Très étrangement, surtout si l’on songe à son engagement en faveur de Cesare Battisti, enfant du gauchisme des années de plomb, Fred Vargas n’est pas très sensible aux Série noire politiques de Jean- Patrick Manchette. Elle balaie la tentation du polar engagé d’une magnifique citation de Stendhal :  » La politique est une pierre attachée au cou de la littérature « .
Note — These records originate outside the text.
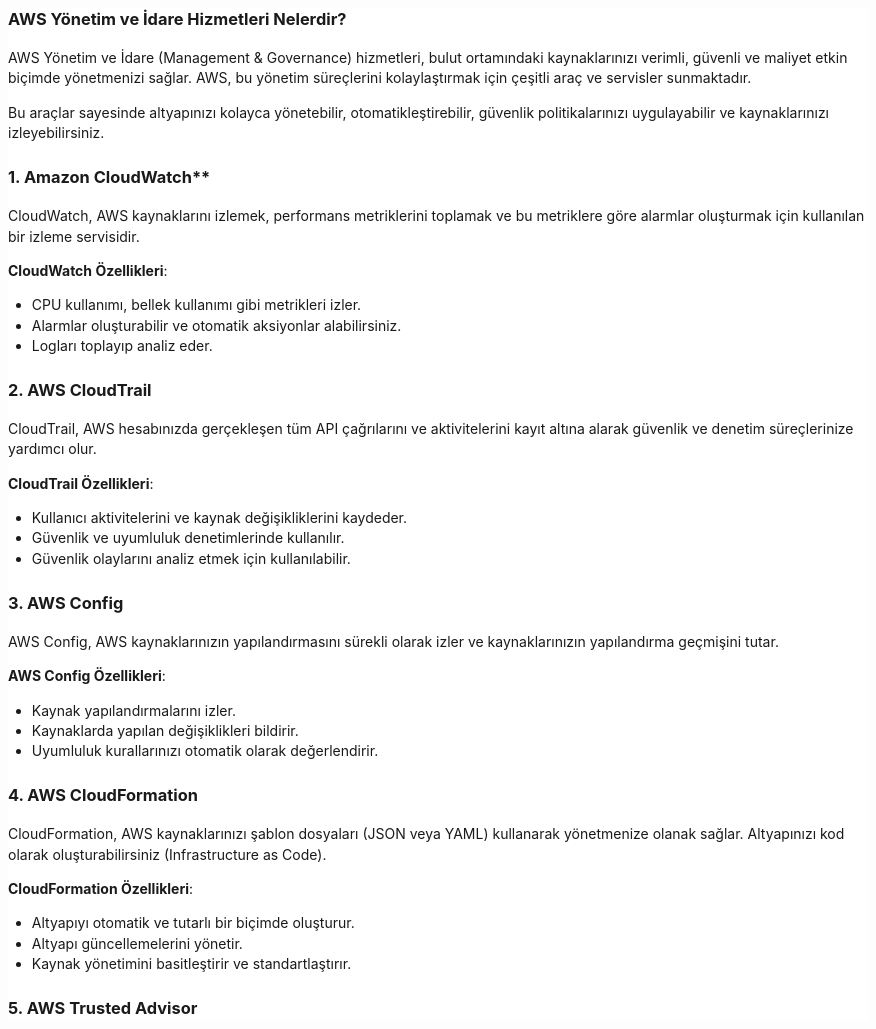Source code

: 
### AWS Yönetim ve İdare Hizmetleri Nelerdir?

AWS Yönetim ve İdare (Management & Governance) hizmetleri, bulut ortamındaki kaynaklarınızı verimli, güvenli ve maliyet etkin biçimde yönetmenizi sağlar. AWS, bu yönetim süreçlerini kolaylaştırmak için çeşitli araç ve servisler sunmaktadır.

Bu araçlar sayesinde altyapınızı kolayca yönetebilir, otomatikleştirebilir, güvenlik politikalarınızı uygulayabilir ve kaynaklarınızı izleyebilirsiniz.

### 1. Amazon CloudWatch**

CloudWatch, AWS kaynaklarını izlemek, performans metriklerini toplamak ve bu metriklere göre alarmlar oluşturmak için kullanılan bir izleme servisidir.

**CloudWatch Özellikleri**:

- CPU kullanımı, bellek kullanımı gibi metrikleri izler.
- Alarmlar oluşturabilir ve otomatik aksiyonlar alabilirsiniz.
- Logları toplayıp analiz eder.

### 2. AWS CloudTrail

CloudTrail, AWS hesabınızda gerçekleşen tüm API çağrılarını ve aktivitelerini kayıt altına alarak güvenlik ve denetim süreçlerinize yardımcı olur.

**CloudTrail Özellikleri**:

- Kullanıcı aktivitelerini ve kaynak değişikliklerini kaydeder.
- Güvenlik ve uyumluluk denetimlerinde kullanılır.
- Güvenlik olaylarını analiz etmek için kullanılabilir.

### 3. AWS Config

AWS Config, AWS kaynaklarınızın yapılandırmasını sürekli olarak izler ve kaynaklarınızın yapılandırma geçmişini tutar.

**AWS Config Özellikleri**:

- Kaynak yapılandırmalarını izler.
- Kaynaklarda yapılan değişiklikleri bildirir.
- Uyumluluk kurallarınızı otomatik olarak değerlendirir.

### 4. AWS CloudFormation

CloudFormation, AWS kaynaklarınızı şablon dosyaları (JSON veya YAML) kullanarak yönetmenize olanak sağlar. Altyapınızı kod olarak oluşturabilirsiniz (Infrastructure as Code).

**CloudFormation Özellikleri**:

- Altyapıyı otomatik ve tutarlı bir biçimde oluşturur.
- Altyapı güncellemelerini yönetir.
- Kaynak yönetimini basitleştirir ve standartlaştırır.

### 5. AWS Trusted Advisor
Vargas préfère donc l’action concrète. Elle défend inlassablement la cause de Battisti, cet auteur de polar jugé par contumace pour assassinats en Italie et récemment arrêté au Brésil, rameutant les soutiens, sensibilisant les politiques, publiant même un livre sur l’affaire. Une cause plutôt impopulaire, qui agace beaucoup autour d’elle mais lui gagne aussi l’amitié indéfectible de François Bayrou et de BHL. Ce qui donne, traduit en langue  » vargassienne  » :  » François et  » Béache  » sont deux mecs vraiment  » impliables « .  »

Ces derniers mois, l’ancienne épidémiologiste de la peste s’est lancée dans une nouvelle et déroutante croisade : la conception d’une cape en plastique destinée à lutter contre le virus de la grippe aviaire. Après étude serrée de la propagation des gouttelettes infectées et croquis divers, elle a présenté son projet à Xavier Bertrand, alors ministre de la Santé. La  » cape Vargas  » est actuellement testée dans les laboratoires de la République.  » Cette épidémie l’obsède, sourit un proche. Il y a quelques mois, elle a envoyé à ses amis une lettre circulaire recommandant de faire des réserves d’eau et de conserves. J’en ai stocké dans ma cave, à tout hasard…  »

Ainsi va Fred Vargas, l’esprit sans cesse en ébullition. Entre deux bouffées de cigarette, penchée au-dessus de la table du petit café de Montparnasse, elle soupire :  » En fait, j’ai beaucoup de mal à me défaire de mon côté intello. Le seul moyen que j’ai trouvé jusqu’à présent, c’est de me mettre dans la peau d’Adamsberg. Ces temps-ci, je suis dans la phase de cogitation. Il y a deux ou trois idées qui me trottent dans la tête. J’espère m’y mettre pour de bon cet été. Au fond, écrire me repose de moi-même.  »

(*)  » Dictionnaire du roman policier « , Fayard, 2005.